▶ YOUR TASK: Find every line in the records below that contains the word "Safety", and copy each such line.

□ □ □ □

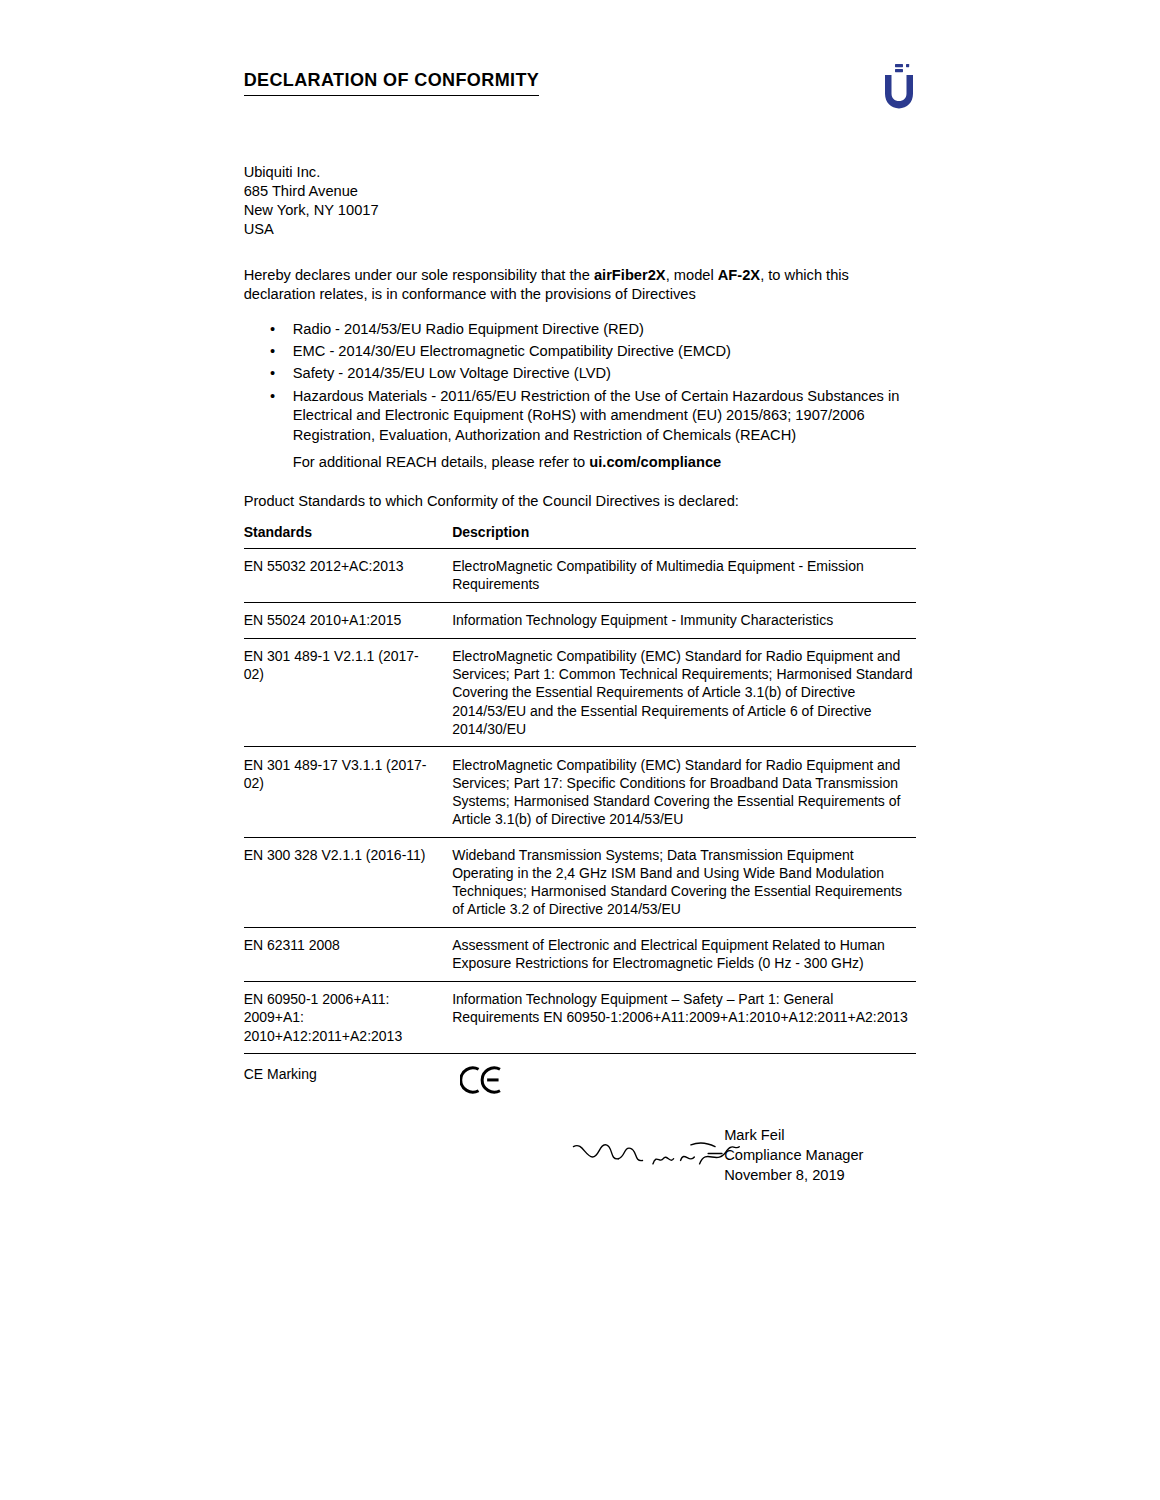Declaration of Conformity
Ubiquiti Inc.
685 Third Avenue
New York, NY 10017
USA
Hereby declares under our sole responsibility that the airFiber2X, model AF-2X, to which this declaration relates, is in conformance with the provisions of Directives
Radio - 2014/53/EU Radio Equipment Directive (RED)
EMC - 2014/30/EU Electromagnetic Compatibility Directive (EMCD)
Safety - 2014/35/EU Low Voltage Directive (LVD)
Hazardous Materials - 2011/65/EU Restriction of the Use of Certain Hazardous Substances in Electrical and Electronic Equipment (RoHS) with amendment (EU) 2015/863; 1907/2006 Registration, Evaluation, Authorization and Restriction of Chemicals (REACH)
For additional REACH details, please refer to ui.com/compliance
Product Standards to which Conformity of the Council Directives is declared:
| Standards | Description |
| --- | --- |
| EN 55032 2012+AC:2013 | ElectroMagnetic Compatibility of Multimedia Equipment - Emission Requirements |
| EN 55024 2010+A1:2015 | Information Technology Equipment - Immunity Characteristics |
| EN 301 489-1 V2.1.1 (2017-02) | ElectroMagnetic Compatibility (EMC) Standard for Radio Equipment and Services; Part 1: Common Technical Requirements; Harmonised Standard Covering the Essential Requirements of Article 3.1(b) of Directive 2014/53/EU and the Essential Requirements of Article 6 of Directive 2014/30/EU |
| EN 301 489-17 V3.1.1 (2017-02) | ElectroMagnetic Compatibility (EMC) Standard for Radio Equipment and Services; Part 17: Specific Conditions for Broadband Data Transmission Systems; Harmonised Standard Covering the Essential Requirements of Article 3.1(b) of Directive 2014/53/EU |
| EN 300 328 V2.1.1 (2016-11) | Wideband Transmission Systems; Data Transmission Equipment Operating in the 2,4 GHz ISM Band and Using Wide Band Modulation Techniques; Harmonised Standard Covering the Essential Requirements of Article 3.2 of Directive 2014/53/EU |
| EN 62311 2008 | Assessment of Electronic and Electrical Equipment Related to Human Exposure Restrictions for Electromagnetic Fields (0 Hz - 300 GHz) |
| EN 60950-1 2006+A11: 2009+A1: 2010+A12:2011+A2:2013 | Information Technology Equipment – Safety – Part 1: General Requirements EN 60950-1:2006+A11:2009+A1:2010+A12:2011+A2:2013 |
| CE Marking | |
Mark Feil
Compliance Manager
November 8, 2019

□ □ □ □

▶ WRITTEN ANSWER:
Safety - 2014/35/EU Low Voltage Directive (LVD)
| EN 60950-1 2006+A11: 2009+A1: 2010+A12:2011+A2:2013 | Information Technology Equipment – Safety – Part 1: General Requirements EN 60950-1:2006+A11:2009+A1:2010+A12:2011+A2:2013 |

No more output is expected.